The true size of Africa, the fertile continent

In the fight agains “immappancy”, check out this web site to see the “True size of Africa.

What does this have to do with cross-cultural partnership? Simply this: Accurate geography can help us with our humility.

For by the grace given to me I say to everyone among you not to think of himself more highly than he ought to think, but to think with sober judgment… –Romans 12:3 ESV

“Africa, the fertile continent”

The current news about Africa is focused on the liberation of Libya and the famine in the Horn of Africa. But it could it be—that God’s long-term purpose for Africa might be strategic and important to our collective global welfare?
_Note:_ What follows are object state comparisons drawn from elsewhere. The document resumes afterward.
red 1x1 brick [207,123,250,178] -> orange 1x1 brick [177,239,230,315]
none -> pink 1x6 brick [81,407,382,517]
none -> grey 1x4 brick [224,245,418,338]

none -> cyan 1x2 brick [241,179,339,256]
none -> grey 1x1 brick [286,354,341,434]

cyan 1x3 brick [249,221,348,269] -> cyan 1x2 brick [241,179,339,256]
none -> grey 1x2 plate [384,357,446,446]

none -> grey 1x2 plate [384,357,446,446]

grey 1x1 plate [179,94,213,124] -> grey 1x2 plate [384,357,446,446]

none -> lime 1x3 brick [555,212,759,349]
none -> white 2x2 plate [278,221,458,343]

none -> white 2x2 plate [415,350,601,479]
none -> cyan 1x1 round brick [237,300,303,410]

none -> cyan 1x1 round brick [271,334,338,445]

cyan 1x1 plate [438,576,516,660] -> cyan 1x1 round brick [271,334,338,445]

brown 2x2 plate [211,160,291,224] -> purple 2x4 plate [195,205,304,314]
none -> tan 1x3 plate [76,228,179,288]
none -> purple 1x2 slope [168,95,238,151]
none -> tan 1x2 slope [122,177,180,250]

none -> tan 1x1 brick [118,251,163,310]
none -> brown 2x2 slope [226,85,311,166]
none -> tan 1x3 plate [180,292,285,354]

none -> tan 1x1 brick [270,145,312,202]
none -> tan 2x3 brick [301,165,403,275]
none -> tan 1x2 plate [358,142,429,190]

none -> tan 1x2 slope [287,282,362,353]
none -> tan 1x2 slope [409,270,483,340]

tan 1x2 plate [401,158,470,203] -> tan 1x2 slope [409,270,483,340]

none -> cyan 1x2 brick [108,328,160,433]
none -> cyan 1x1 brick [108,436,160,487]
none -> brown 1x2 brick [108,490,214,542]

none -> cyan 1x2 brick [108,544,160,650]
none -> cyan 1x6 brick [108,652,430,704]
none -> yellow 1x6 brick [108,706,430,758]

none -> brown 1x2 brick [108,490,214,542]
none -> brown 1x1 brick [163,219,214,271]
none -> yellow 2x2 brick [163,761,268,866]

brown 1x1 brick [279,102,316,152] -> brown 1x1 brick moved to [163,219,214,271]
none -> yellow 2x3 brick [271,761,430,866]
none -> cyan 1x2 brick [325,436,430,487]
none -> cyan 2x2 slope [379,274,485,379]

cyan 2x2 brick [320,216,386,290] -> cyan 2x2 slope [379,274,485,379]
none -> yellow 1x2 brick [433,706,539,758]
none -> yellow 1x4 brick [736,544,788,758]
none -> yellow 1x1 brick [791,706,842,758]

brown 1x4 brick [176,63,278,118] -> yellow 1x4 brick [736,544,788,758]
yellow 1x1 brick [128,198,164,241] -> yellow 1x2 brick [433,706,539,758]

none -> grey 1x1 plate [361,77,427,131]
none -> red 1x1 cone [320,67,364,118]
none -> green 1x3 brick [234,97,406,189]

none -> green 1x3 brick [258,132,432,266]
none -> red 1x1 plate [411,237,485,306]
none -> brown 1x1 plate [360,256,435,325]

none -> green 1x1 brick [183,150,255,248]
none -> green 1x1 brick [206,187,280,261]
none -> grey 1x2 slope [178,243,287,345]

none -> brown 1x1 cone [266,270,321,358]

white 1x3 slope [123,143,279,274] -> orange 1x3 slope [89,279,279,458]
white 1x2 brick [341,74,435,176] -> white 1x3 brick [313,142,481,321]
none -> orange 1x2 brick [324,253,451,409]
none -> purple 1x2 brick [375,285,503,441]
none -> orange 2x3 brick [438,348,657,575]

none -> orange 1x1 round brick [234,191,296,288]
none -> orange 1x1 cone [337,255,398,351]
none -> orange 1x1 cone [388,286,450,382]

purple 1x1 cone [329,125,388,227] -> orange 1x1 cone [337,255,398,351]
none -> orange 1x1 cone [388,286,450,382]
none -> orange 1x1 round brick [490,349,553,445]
Roger Thurow wrote an article called: “The Fertile Continent: Africa, Agriculture’s Final Frontier” — published in the November /December 2010 issue of Foreign Affairs magazine. Thurow makes a startling point in his summary:

With one billion people already going hungry and the world’s population rising, global food production must urgently be increased. The countries that managed such surges in the past — Brazil, China, India, the United States — cannot do so again. But Africa can — if it finally uses the seeds, fertilizers, and irrigation methods common everywhere else.

Further on in the article Thurow states,

Likewise, future productivity gains in the grain-belt fields of the former Soviet states and in Brazil, China, and India — once hungry countries that turned into agricultural powerhouses thanks to advances made in the 1960s and 1970s, lifting hundreds of millions of people out of poverty — depend on continued investment in infrastructure and research. Under some scenarios, water scarcity in China and India could cut wheat and rice production in these countries by 30-50 percent by 2050, even as demand for these grains there is expected to rise by as much over the same period.

Thus, more and more eyes are turning to Africa, agriculture’s final frontier. Africa was largely left out of the green revolution, the postwar movement to push up crop yields in the hungriest parts of the world by promoting the use of new seeds and new farming technology. And so agricultural production on the continent could jump quickly if farmers there simply used existing seed, fertilizer, and irrigation technology. And if more efficient networks were developed to distribute and sell the harvests, boosting agricultural yields in Africa could be a major step toward feeding not just the continent but also the rest of the world.

It seems counter-intuitive, but one day we could be depending on Africa for the world’s food. It is the continent with the greatest upside for food production on the planet. Is this one aspect of what God has in mind as his kingdom transforms Africa’s tribes and nations through the gospel?